### [WHAT IS EXPECTED]
Below, locate the line that contains "border-right: 6px solid". Repeat exactly from that line to the line that contains "background: #fde047 ->", inclusive, leaving out the pictures.

### [GIVEN ENTRIES]

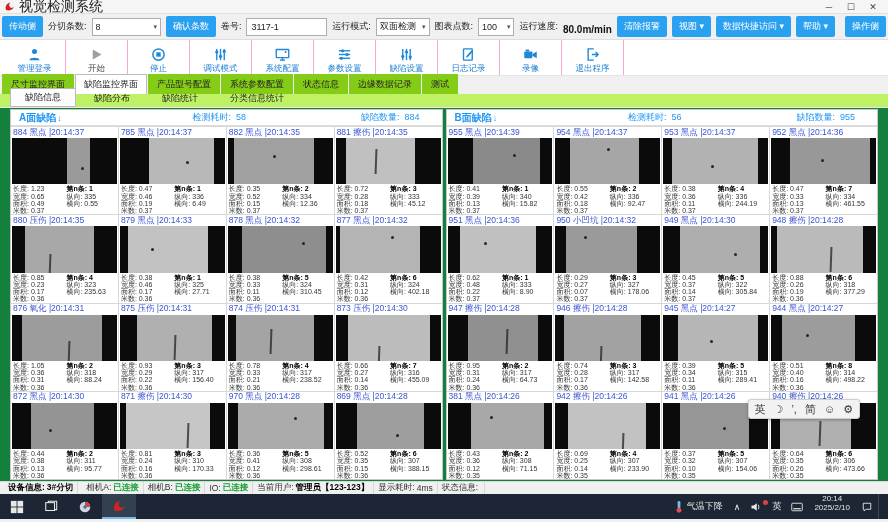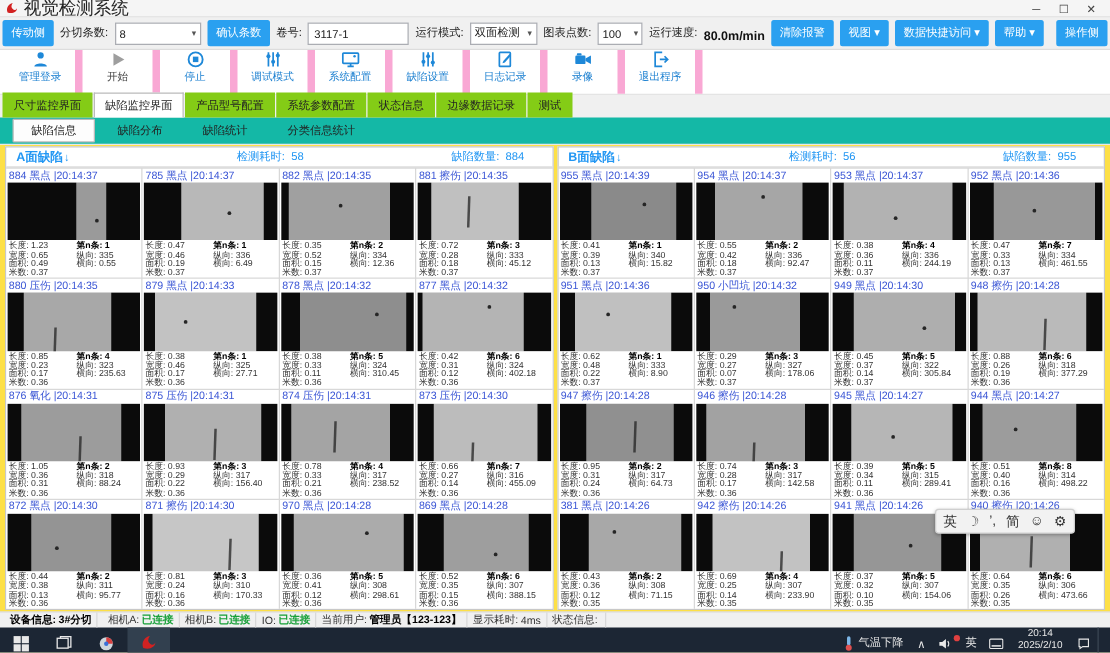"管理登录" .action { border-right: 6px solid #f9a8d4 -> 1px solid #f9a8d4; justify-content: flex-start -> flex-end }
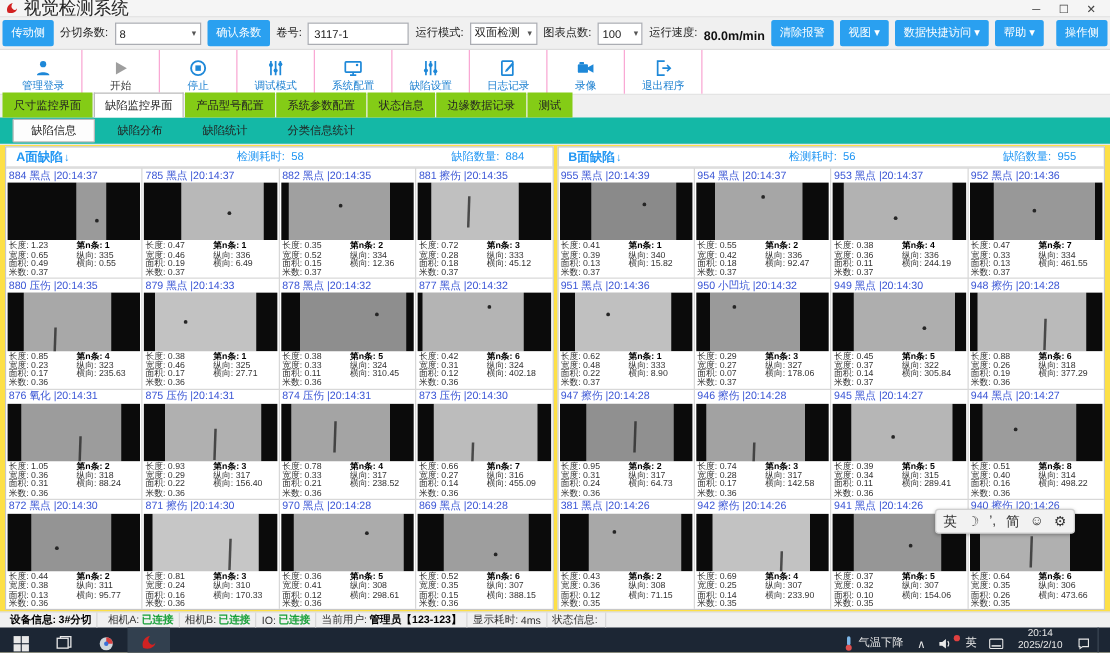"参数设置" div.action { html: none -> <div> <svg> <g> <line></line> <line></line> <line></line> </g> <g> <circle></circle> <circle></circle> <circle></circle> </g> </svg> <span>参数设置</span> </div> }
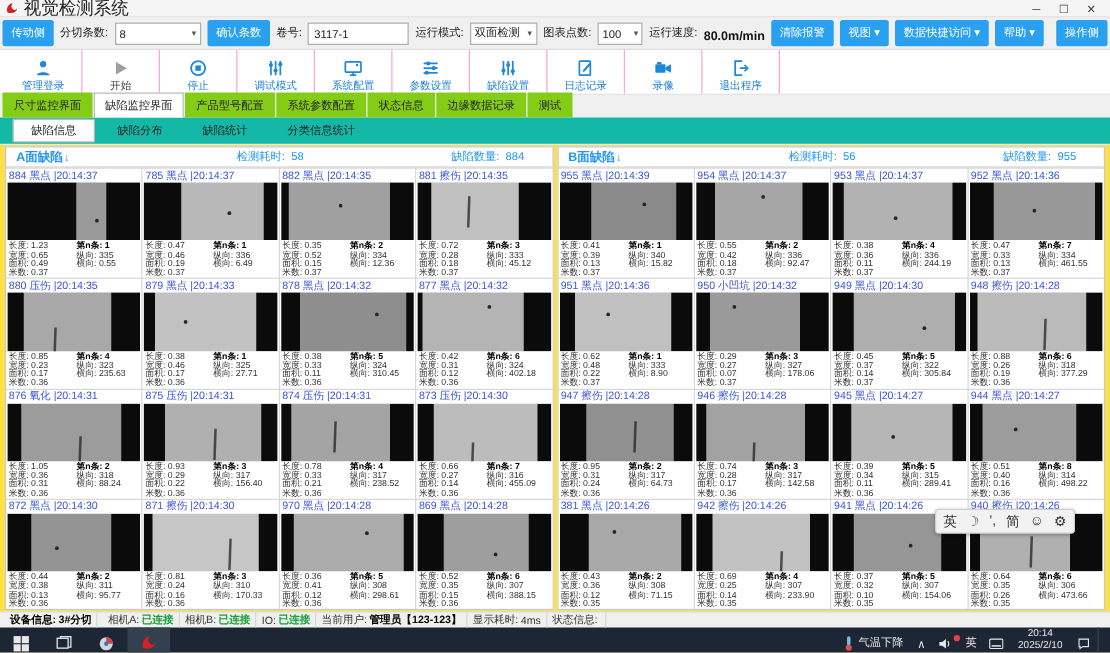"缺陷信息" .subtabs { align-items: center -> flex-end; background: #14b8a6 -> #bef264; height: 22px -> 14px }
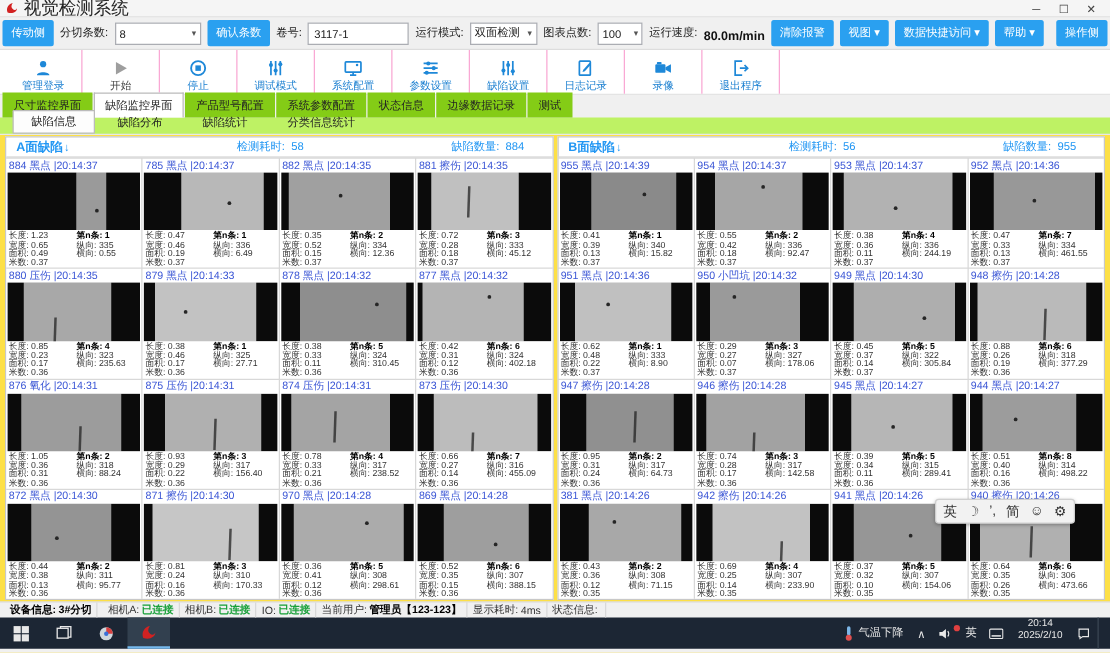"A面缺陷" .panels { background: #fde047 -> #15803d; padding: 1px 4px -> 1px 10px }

* * *

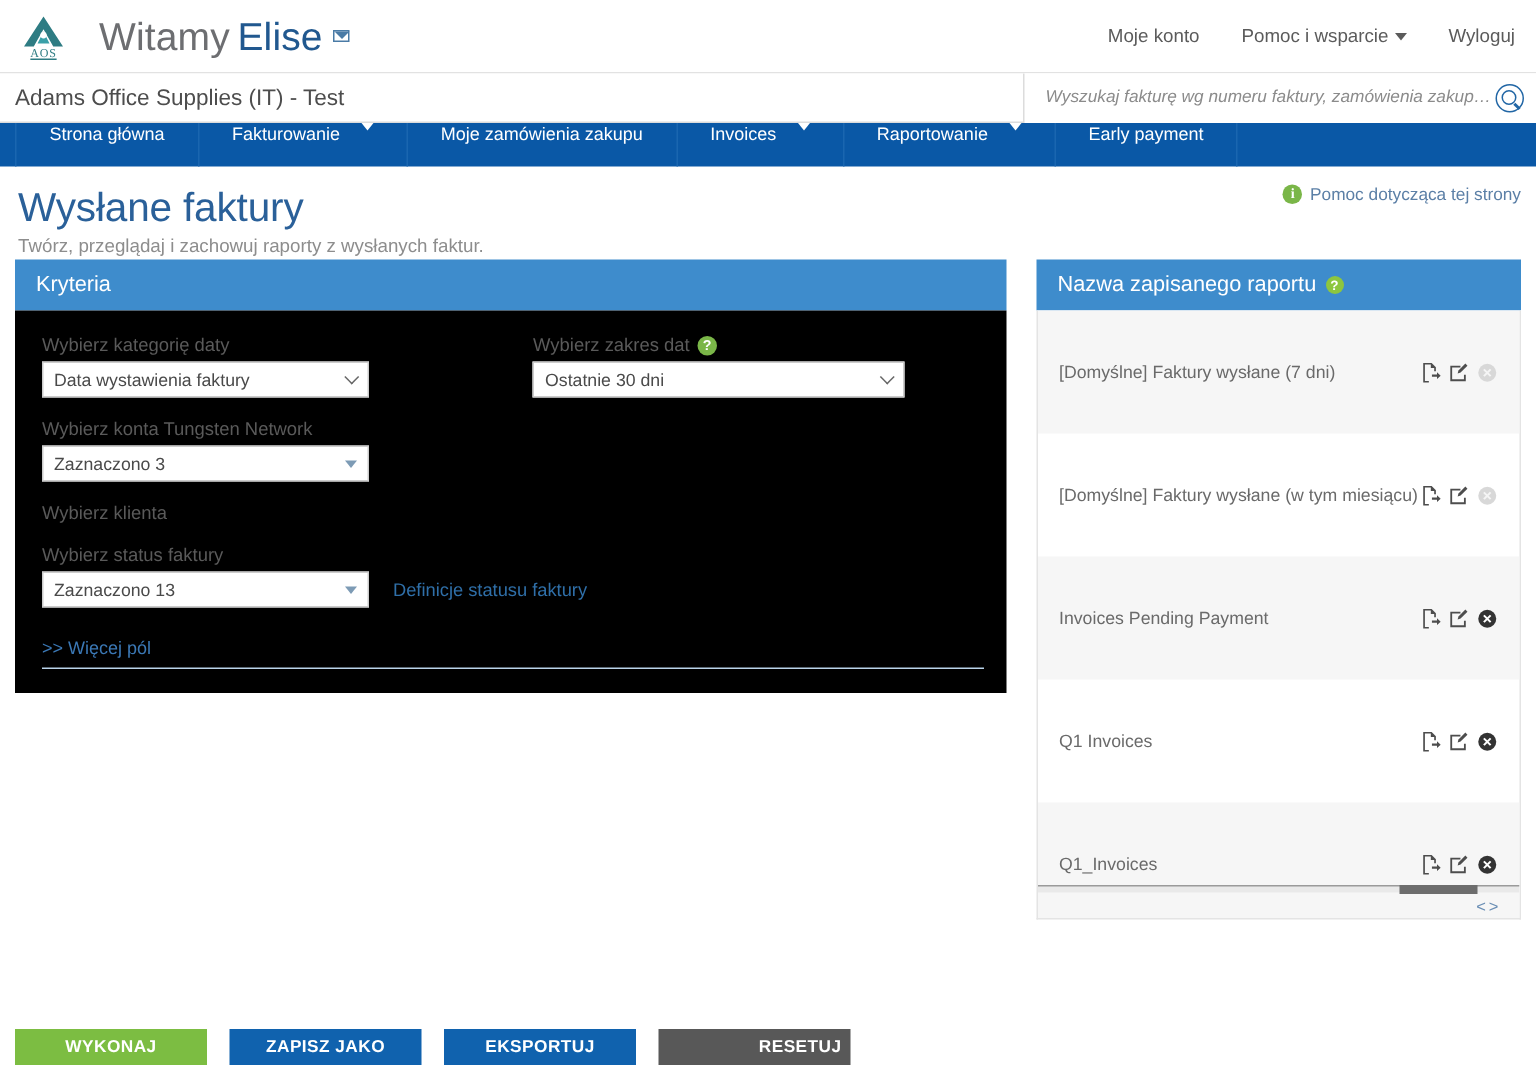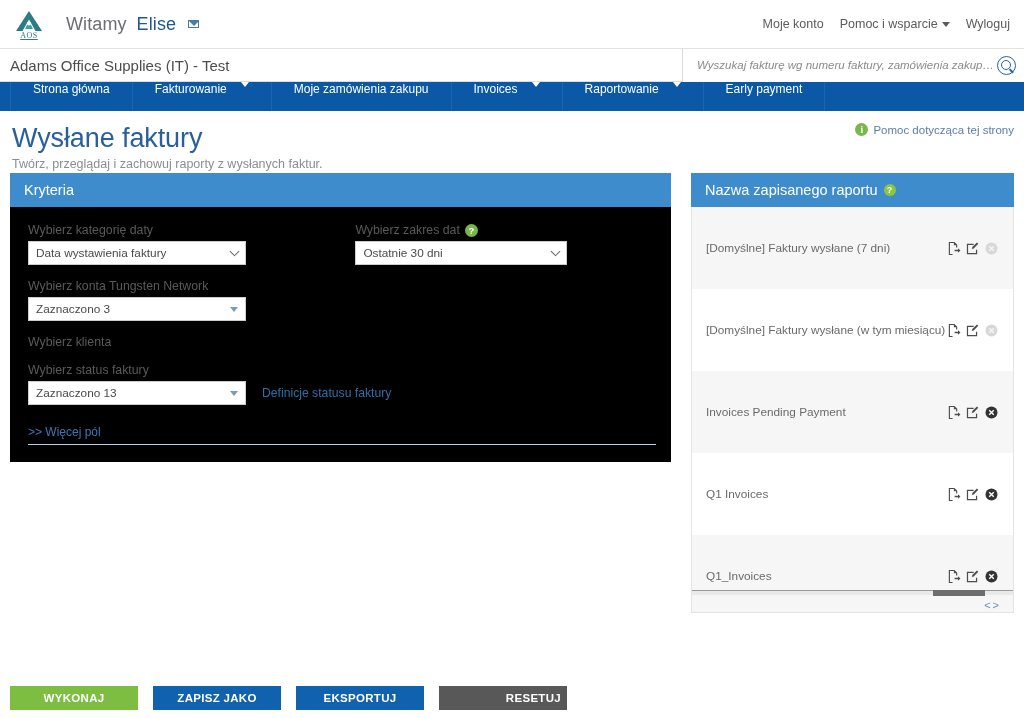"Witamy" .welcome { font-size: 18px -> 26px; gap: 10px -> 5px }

### [RESPONSE TO THIS EXERCISE]
"管理登录" .action { border-right: 6px solid #f9a8d4 -> 1px solid #f9a8d4; justify-content: flex-start -> flex-end }
"参数设置" div.action { html: none -> <div> <svg> <g> <line></line> <line></line> <line></line> </g> <g> <circle></circle> <circle></circle> <circle></circle> </g> </svg> <span>参数设置</span> </div> }
"缺陷信息" .subtabs { align-items: center -> flex-end; background: #14b8a6 -> #bef264; height: 22px -> 14px }
"A面缺陷" .panels { background: #fde047 -> #15803d; padding: 1px 4px -> 1px 10px }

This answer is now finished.